Look through the lines below and extract each one that contains "name".

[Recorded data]

══════

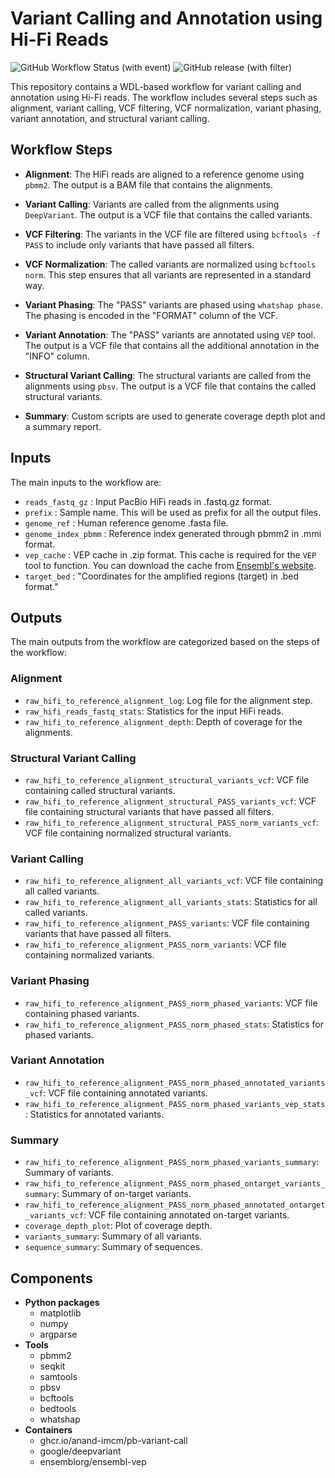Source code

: # Variant Calling and Annotation using Hi-Fi Reads

![GitHub Workflow Status (with event)](https://img.shields.io/github/actions/workflow/status/anand-imcm/pb-variant-call/publish.yml)
![GitHub release (with filter)](https://img.shields.io/github/v/release/anand-imcm/pb-variant-call)


This repository contains a WDL-based workflow for variant calling and annotation using Hi-Fi reads. The workflow includes several steps such as alignment, variant calling, VCF filtering, VCF normalization, variant phasing, variant annotation, and structural variant calling.

## Workflow Steps

- **Alignment**: The HiFi reads are aligned to a reference genome using `pbmm2`. The output is a BAM file that contains the alignments.

- **Variant Calling**: Variants are called from the alignments using `DeepVariant`. The output is a VCF file that contains the called variants.

- **VCF Filtering**: The variants in the VCF file are filtered using `bcftools -f PASS` to include only variants that have passed all filters.

- **VCF Normalization**: The called variants are normalized using `bcftools norm`. This step ensures that all variants are represented in a standard way.

- **Variant Phasing**: The "PASS" variants are phased using `whatshap phase`. The phasing is encoded in the "FORMAT" column of the VCF.

- **Variant Annotation**: The "PASS" variants are annotated using `VEP` tool. The output is a VCF file that contains all the additional annotation in the "INFO" column.

- **Structural Variant Calling**: The structural variants are called from the alignments using `pbsv`. The output is a VCF 
file that contains the called structural variants.

- **Summary**: Custom scripts are used to generate coverage depth plot and a summary report.

## Inputs

The main inputs to the workflow are:

- `reads_fastq_gz` : Input PacBio HiFi reads in .fastq.gz format.
- `prefix` : Sample name. This will be used as prefix for all the output files.
- `genome_ref` : Human reference genome .fasta file.
- `genome_index_pbmm` : Reference index generated through pbmm2 in .mmi format.
- `vep_cache` : VEP cache in .zip format. This cache is required for the `VEP` tool to function. You can download the cache from [Ensembl's website](https://www.ensembl.org/info/docs/tools/vep/script/vep_cache.html#cache).
- `target_bed` : "Coordinates for the amplified regions (target) in .bed format."

## Outputs

The main outputs from the workflow are categorized based on the steps of the workflow:

### Alignment

- `raw_hifi_to_reference_alignment_log`: Log file for the alignment step.
- `raw_hifi_reads_fastq_stats`: Statistics for the input HiFi reads.
- `raw_hifi_to_reference_alignment_depth`: Depth of coverage for the alignments.

### Structural Variant Calling

- `raw_hifi_to_reference_alignment_structural_variants_vcf`: VCF file containing called structural variants.
- `raw_hifi_to_reference_alignment_structural_PASS_variants_vcf`: VCF file containing structural variants that have passed all filters.
- `raw_hifi_to_reference_alignment_structural_PASS_norm_variants_vcf`: VCF file containing normalized structural variants.

### Variant Calling

- `raw_hifi_to_reference_alignment_all_variants_vcf`: VCF file containing all called variants.
- `raw_hifi_to_reference_alignment_all_variants_stats`: Statistics for all called variants.
- `raw_hifi_to_reference_alignment_PASS_variants`: VCF file containing variants that have passed all filters.
- `raw_hifi_to_reference_alignment_PASS_norm_variants`: VCF file containing normalized variants.

### Variant Phasing

- `raw_hifi_to_reference_alignment_PASS_norm_phased_variants`: VCF file containing phased variants.
- `raw_hifi_to_reference_alignment_PASS_norm_phased_stats`: Statistics for phased variants.

### Variant Annotation

- `raw_hifi_to_reference_alignment_PASS_norm_phased_annotated_variants_vcf`: VCF file containing annotated variants.
- `raw_hifi_to_reference_alignment_PASS_norm_phased_variants_vep_stats`: Statistics for annotated variants.

### Summary

- `raw_hifi_to_reference_alignment_PASS_norm_phased_variants_summary`: Summary of variants.
- `raw_hifi_to_reference_alignment_PASS_norm_phased_ontarget_variants_summary`: Summary of on-target variants.
- `raw_hifi_to_reference_alignment_PASS_norm_phased_annotated_ontarget_variants_vcf`: VCF file containing annotated on-target variants.
- `coverage_depth_plot`: Plot of coverage depth.
- `variants_summary`: Summary of all variants.
- `sequence_summary`: Summary of sequences.

## Components

- **Python packages**
  - matplotlib
  - numpy
  - argparse
- **Tools**
  - pbmm2
  - seqkit
  - samtools
  - pbsv
  - bcftools
  - bedtools
  - whatshap
- **Containers**
  - ghcr.io/anand-imcm/pb-variant-call
  - google/deepvariant
  - ensemblorg/ensembl-vep
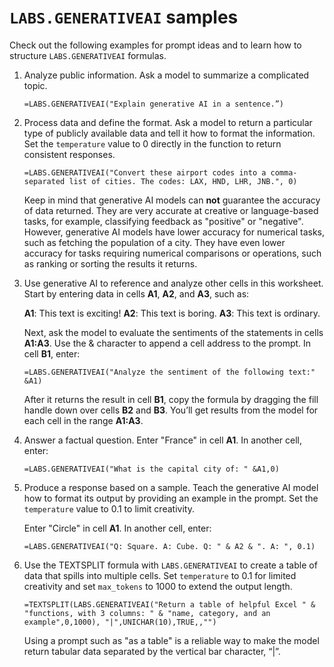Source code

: # `LABS.GENERATIVEAI` samples

Check out the following examples for prompt ideas and to learn how to structure `LABS.GENERATIVEAI` formulas.

1. Analyze public information. Ask a model to summarize a complicated topic.

    ```
    =LABS.GENERATIVEAI("Explain generative AI in a sentence.”)
    ```

1. Process data and define the format. Ask a model to return a particular type of publicly available data and tell it how to format the information. Set the `temperature` value to 0 directly in the function to return consistent responses.

    ```
    =LABS.GENERATIVEAI("Convert these airport codes into a comma-separated list of cities. The codes: LAX, HND, LHR, JNB.", 0)
    ```

    Keep in mind that generative AI models can **not** guarantee the accuracy of data returned. They are very accurate at creative or language-based tasks, for example, classifying feedback as "positive" or "negative". However, generative AI models have lower accuracy for numerical tasks, such as fetching the population of a city. They have even lower accuracy for tasks requiring numerical comparisons or operations, such as ranking or sorting the results it returns.

1. Use generative AI to reference and analyze other cells in this worksheet. Start by entering data in cells **A1**, **A2**, and **A3**, such as:

    **A1**: This text is exciting!
    **A2**: This text is boring.
    **A3**: This text is ordinary.

    Next, ask the model to evaluate the sentiments of the statements in cells **A1:A3**. Use the & character to append a cell address to the prompt. In cell **B1**, enter:

    ```
    =LABS.GENERATIVEAI("Analyze the sentiment of the following text:" &A1)
    ```

    After it returns the result in cell **B1**, copy the formula by dragging the fill handle down over cells **B2** and **B3**. You’ll get results from the model for each cell in the range **A1:A3**.

1. Answer a factual question. Enter "France" in cell **A1**. In another cell, enter:

    ```
    =LABS.GENERATIVEAI("What is the capital city of: " &A1,0)
    ```

1. Produce a response based on a sample. Teach the generative AI model how to format its output by providing an example in the prompt. Set the `temperature` value to 0.1 to limit creativity.

    Enter "Circle" in cell **A1**. In another cell, enter:

    ```
    =LABS.GENERATIVEAI("Q: Square. A: Cube. Q: " & A2 & ". A: ", 0.1)
    ```

1. Use the TEXTSPLIT formula with `LABS.GENERATIVEAI` to create a table of data that spills into multiple cells. Set `temperature` to 0.1 for limited creativity and set `max_tokens` to 1000 to extend the output length.

    ```
    =TEXTSPLIT(LABS.GENERATIVEAI("Return a table of helpful Excel " & "functions, with 3 columns: " & "name, category, and an example",0,1000), "|",UNICHAR(10),TRUE,,"")
    ```
    
    Using a prompt such as "as a table" is a reliable way to make the model return tabular data separated by the vertical bar character, “|”.
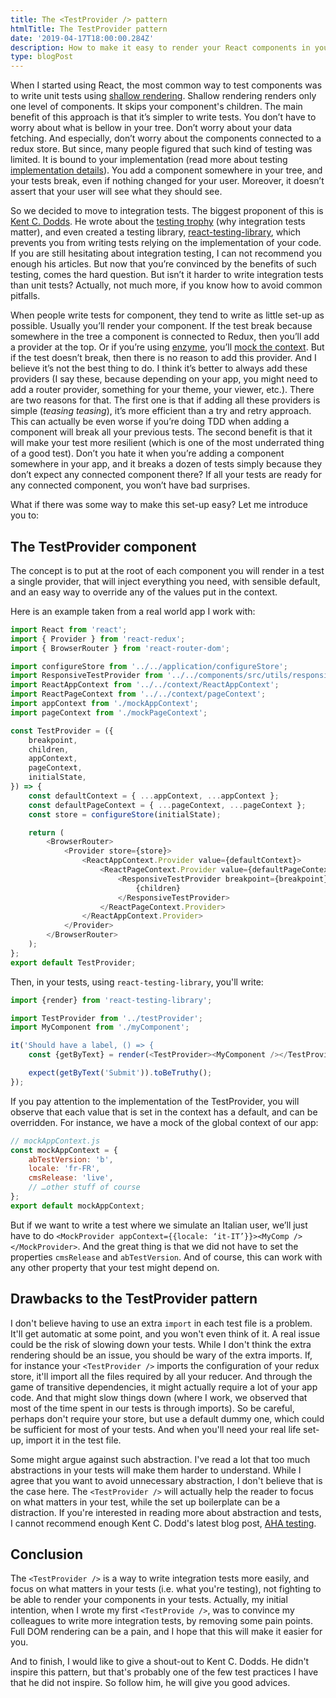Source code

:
```yaml
---
title: The <TestProvider /> pattern
htmlTitle: The TestProvider pattern
date: '2019-04-17T18:00:00.284Z'
description: How to make it easy to render your React components in your tests
type: blogPost
---
```


When I started using React, the most common way to test components was to write unit tests using [shallow rendering](https://reactjs.org/docs/shallow-renderer.html). Shallow rendering renders only one level of components. It skips your component's children. The main benefit of this approach is that it’s simpler to write tests. You don’t have to worry about what is bellow in your tree. Don’t worry about your data fetching. And especially, don’t worry about the components connected to a redux store. But since, many people figured that such kind of testing was limited. It is bound to your implementation (read more about testing [implementation details](https://kentcdodds.com/blog/testing-implementation-details)). You add a component somewhere in your tree, and your tests break, even if nothing changed for your user. Moreover, it doesn’t assert that your user will see what they should see.

So we decided to move to integration tests. The biggest proponent of this is [Kent C. Dodds](https://kentcdodds.com/). He wrote about the [testing trophy](https://kentcdodds.com/blog/unit-vs-integration-vs-e2e-tests) (why integration tests matter), and even created a testing library, [react-testing-library](https://github.com/kentcdodds/react-testing-library), which prevents you from writing tests relying on the implementation of your code. If you are still hesitating about integration testing, I can not recommend you enough his articles. But now that you’re convinced by the benefits of such testing, comes the hard question. But isn’t it harder to write integration tests than unit tests? Actually, not much more, if you know how to avoid common pitfalls.

When people write tests for component, they tend to write as little set-up as possible. Usually you’ll render your component. If the test break because somewhere in the tree a component is connected to Redux, then you’ll add a provider at the top. Or if you’re using [enzyme](https://github.com/airbnb/enzyme), you’ll [mock the context](https://airbnb.io/enzyme/docs/api/mount.html#arguments). But if the test doesn’t break, then there is no reason to add this provider. And I believe it’s not the best thing to do. I think it’s better to always add these providers (I say these, because depending on your app, you might need to add a router provider, something for your theme, your viewer, etc.). There are two reasons for that. The first one is that if adding all these providers is simple (_teasing teasing_), it’s more efficient than a try and retry approach. This can actually be even worse if you’re doing TDD when adding a component will break all your previous tests. The second benefit is that it will make your test more resilient (which is one of the most underrated thing of a good test). Don’t you hate it when you’re adding a component somewhere in your app, and it breaks a dozen of tests simply because they don’t expect any connected component there? If all your tests are ready for any connected component, you won’t have bad surprises.

What if there was some way to make this set-up easy? Let me introduce you to:

## The TestProvider component

The concept is to put at the root of each component you will render in a test a single provider, that will inject everything you need, with sensible default, and an easy way to override any of the values put in the context.

Here is an example taken from a real world app I work with:

```javascript
import React from 'react';
import { Provider } from 'react-redux';
import { BrowserRouter } from 'react-router-dom';

import configureStore from '../../application/configureStore';
import ResponsiveTestProvider from '../../components/src/utils/responsive/ResponsiveTestProvider.jsx';
import ReactAppContext from '../../context/ReactAppContext';
import ReactPageContext from '../../context/pageContext';
import appContext from './mockAppContext';
import pageContext from './mockPageContext';

const TestProvider = ({
    breakpoint,
    children,
    appContext,
    pageContext,
    initialState,
}) => {
    const defaultContext = { ...appContext, ...appContext };
    const defaultPageContext = { ...pageContext, ...pageContext };
    const store = configureStore(initialState);

    return (
        <BrowserRouter>
            <Provider store={store}>
                <ReactAppContext.Provider value={defaultContext}>
                    <ReactPageContext.Provider value={defaultPageContext}>
                        <ResponsiveTestProvider breakpoint={breakpoint}>
                            {children}
                        </ResponsiveTestProvider>
                    </ReactPageContext.Provider>
                </ReactAppContext.Provider>
            </Provider>
        </BrowserRouter>
    );
};
export default TestProvider;
```

Then, in your tests, using `react-testing-library`, you'll write:

```javascript
import {render} from 'react-testing-library';

import TestProvider from '../testProvider';
import MyComponent from './myComponent';

it('Should have a label, () => {
    const {getByText} = render(<TestProvider><MyComponent /></TestProvider>);

    expect(getByText('Submit')).toBeTruthy();
});
```

If you pay attention to the implementation of the TestProvider, you will observe that each value that is set in the context has a default, and can be overridden. For instance, we have a mock of the global context of our app:

```javascript
// mockAppContext.js
const mockAppContext = {
    abTestVersion: 'b',
    locale: 'fr-FR',
    cmsRelease: 'live',
    // …other stuff of course
};
export default mockAppContext;
```

But if we want to write a test where we simulate an Italian user, we’ll just have to do `<MockProvider appContext={{locale: ‘it-IT’}}><MyComp /></MockProvider>`. And the great thing is that we did not have to set the properties `cmsRelease` and `abTestVersion`. And of course, this can work with any other property that your test might depend on.

## Drawbacks to the TestProvider pattern

I don't believe having to use an extra `import` in each test file is a problem. It'll get automatic at some point, and you won't even think of it. A real issue could be the risk of slowing down your tests. While I don't think the extra rendering should be an issue, you should be wary of the extra imports. If, for instance your `<TestProvider />` imports the configuration of your redux store, it'll import all the files required by all your reducer. And through the game of transitive dependencies, it might actually require a lot of your app code. And that might slow things down (where I work, we observed that most of the time spent in our tests is through imports). So be careful, perhaps don't require your store, but use a default dummy one, which could be sufficient for most of your tests. And when you'll need your real life set-up, import it in the test file.

Some might argue against such abstraction. I've read a lot that too much abstractions in your tests will make them harder to understand. While I agree that you want to avoid unnecessary abstraction, I don't believe that is the case here. The `<TestProvider />` will actually help the reader to focus on what matters in your test, while the set up boilerplate can be a distraction. If you're interested in reading more about abstraction and tests, I cannot recommend enough Kent C. Dodd's latest blog post, [AHA testing](https://kentcdodds.com/blog/aha-testing).

## Conclusion

The `<TestProvider />` is a way to write integration tests more easily, and focus on what matters in your tests (i.e. what you're testing), not fighting to be able to render your components in your tests. Actually, my initial intention, when I wrote my first `<TestProvide />`, was to convince my colleagues to write more integration tests, by removing some pain points. Full DOM rendering can be a pain, and I hope that this will make it easier for you.

And to finish, I would like to give a shout-out to Kent C. Dodds. He didn't inspire this pattern, but that's probably one of the few test practices I have that he did not inspire. So follow him, he will give you good advices.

══════

__Solution below__:
- `prefix` : Sample name. This will be used as prefix for all the output files.
    =TEXTSPLIT(LABS.GENERATIVEAI("Return a table of helpful Excel " & "functions, with 3 columns: " & "name, category, and an example",0,1000), "|",UNICHAR(10),TRUE,,"")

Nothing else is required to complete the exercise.